Pizza americana vs. pizza italiana: el duelo está servido

Una periodista italiana prueba la pizza americana y da su veredicto: ¿cuáles son las diferencias? ¿pros y contras de cada una? ¿y cuál es la pizza 'superior'?


Se suele decir que cuando algo se vuelve famoso, le salen muchas imitaciones. Me atrevería a decir, como italiana, que la pizza es el producto más imitado del mundo. Tanto es así que el mundo se divide entre ortodoxos (los fieles de la pizza italiana o napolitana), y heterodoxos (los secuaces de la pizza estadounidense (o 'americana', como se le denomina aunque no sea lo más correcto). Y luego está el tercer grupo de díscolos: los que adoran la pizza con piña...


Con motivo de la segunda apertura del local de Little Caesars en Madrid (el templo de la pizza estadounidense), he querido comprobar desde el punto de vista de una italiana, cuáles son los puntos fuertes de su oferta y, al mismo tiempo, destacar las cinco diferencias más importantes con la pizza napolitana, Patrimonio Inmaterial de la Humanidad de la Unesco desde 2017.

ENCUENTRA LAS CUATRO DIFERENCIAS ENTRE LA PIZZA ITALIANA Y LA ESTADOUNIDENSE


1. Ponle salsa a la pizza


Un experto catador de pizza italiana sabe muy bien que la salsa nunca debe destacar por encima de los demás ingredientes, que es lo que suele pasar con la pizza del país de las barras y las estrellas. Las salsas made in United States, ya sean hechas con tomate maduro en su punto óptimo, suelen ser muy especiadas; las salsas made in Italy, rigurosamente hechas con tomate fresco San Marzano u otra especialidad, apenas llevan aliño.


2. El queso es sagrado


Algo parecido pasa con el queso y los demás ingredientes: en Italia o en Nápoles, menos es más. El queso - dejando a un lado la calidad de la misma mozzarella, de búfala o de otro tipo – nunca debe desbordar la pizza como si no hubiera un mañana. Pasa con el queso lo mismo que con las especias: la pizza italiana solo lleva albahaca por encima. La barbacoa, el salami, los pepperoni, la piña, el pollo, la panceta... tampoco están ni se les espera.

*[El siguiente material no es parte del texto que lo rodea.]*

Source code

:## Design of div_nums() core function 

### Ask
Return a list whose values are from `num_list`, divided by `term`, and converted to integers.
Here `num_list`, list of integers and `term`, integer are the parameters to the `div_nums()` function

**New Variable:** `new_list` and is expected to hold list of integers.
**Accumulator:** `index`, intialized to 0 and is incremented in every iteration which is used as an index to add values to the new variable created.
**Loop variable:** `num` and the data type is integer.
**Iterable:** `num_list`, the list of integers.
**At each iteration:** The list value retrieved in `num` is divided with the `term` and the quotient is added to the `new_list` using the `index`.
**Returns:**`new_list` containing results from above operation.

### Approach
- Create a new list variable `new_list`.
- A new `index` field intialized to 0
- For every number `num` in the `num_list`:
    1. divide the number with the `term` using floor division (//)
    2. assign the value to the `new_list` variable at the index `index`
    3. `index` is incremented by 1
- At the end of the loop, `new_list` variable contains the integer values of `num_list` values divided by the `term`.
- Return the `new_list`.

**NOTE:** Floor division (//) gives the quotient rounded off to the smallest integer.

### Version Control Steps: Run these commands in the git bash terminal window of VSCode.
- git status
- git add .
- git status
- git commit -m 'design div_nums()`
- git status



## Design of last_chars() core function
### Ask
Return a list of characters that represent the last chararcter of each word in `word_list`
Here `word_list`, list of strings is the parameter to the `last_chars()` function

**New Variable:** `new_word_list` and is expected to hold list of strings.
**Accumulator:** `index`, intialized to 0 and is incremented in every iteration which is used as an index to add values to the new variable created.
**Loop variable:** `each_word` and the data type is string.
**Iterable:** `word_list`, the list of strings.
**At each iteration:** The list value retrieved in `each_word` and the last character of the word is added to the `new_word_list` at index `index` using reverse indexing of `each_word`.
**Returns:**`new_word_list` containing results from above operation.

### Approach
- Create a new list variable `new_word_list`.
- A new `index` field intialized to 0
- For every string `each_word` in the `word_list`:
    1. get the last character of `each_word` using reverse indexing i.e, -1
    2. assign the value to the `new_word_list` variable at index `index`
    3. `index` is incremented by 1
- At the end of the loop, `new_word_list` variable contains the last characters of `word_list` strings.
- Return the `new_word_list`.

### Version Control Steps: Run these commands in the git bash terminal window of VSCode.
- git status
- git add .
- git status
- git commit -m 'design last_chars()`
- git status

3. El secreto está en la masa


Sí, es cierto. La de la pizza del país transalpino es fina o crujiente, dependiendo de la especialidad (la de Nápoles es fina y apenas horneada, menos de 1 minuto; la del Norte o de Roma es crujiente), mientras que la masa de la pizza estadounidense es esponjosa, porque así es como les gusta a sus secuaces. De hecho, Emilio Lliteras nos ha comentado que en Little Caesars se deja reposar la masa una media hora más para que esté más esponjosa.


4. La cocción


El toque final que diferencia una pizza napolitana de una americana es la cocción, que en el primer caso ha de ser rigurosamente en horno de leña. La diferencia reside en el sabor, ese “plus” y esa sensación de carbonizado solo se alcanzan con un horno de leña.


Por todo lo comentado, claro está que la pizza italiana es más sana y digerible que la americana. Una cappuccetto rosso (una margarita sin queso, muy típica en Italia) es muy ligera y baja en calorías (una porción media puede tener unas 120). Por el contrario, una pizza estadounidense desbordante de queso, con panceta, nata y huevo, ronda las 250 calorías por porción.

Y tú, ¿eres de italiana, americana o de las dos?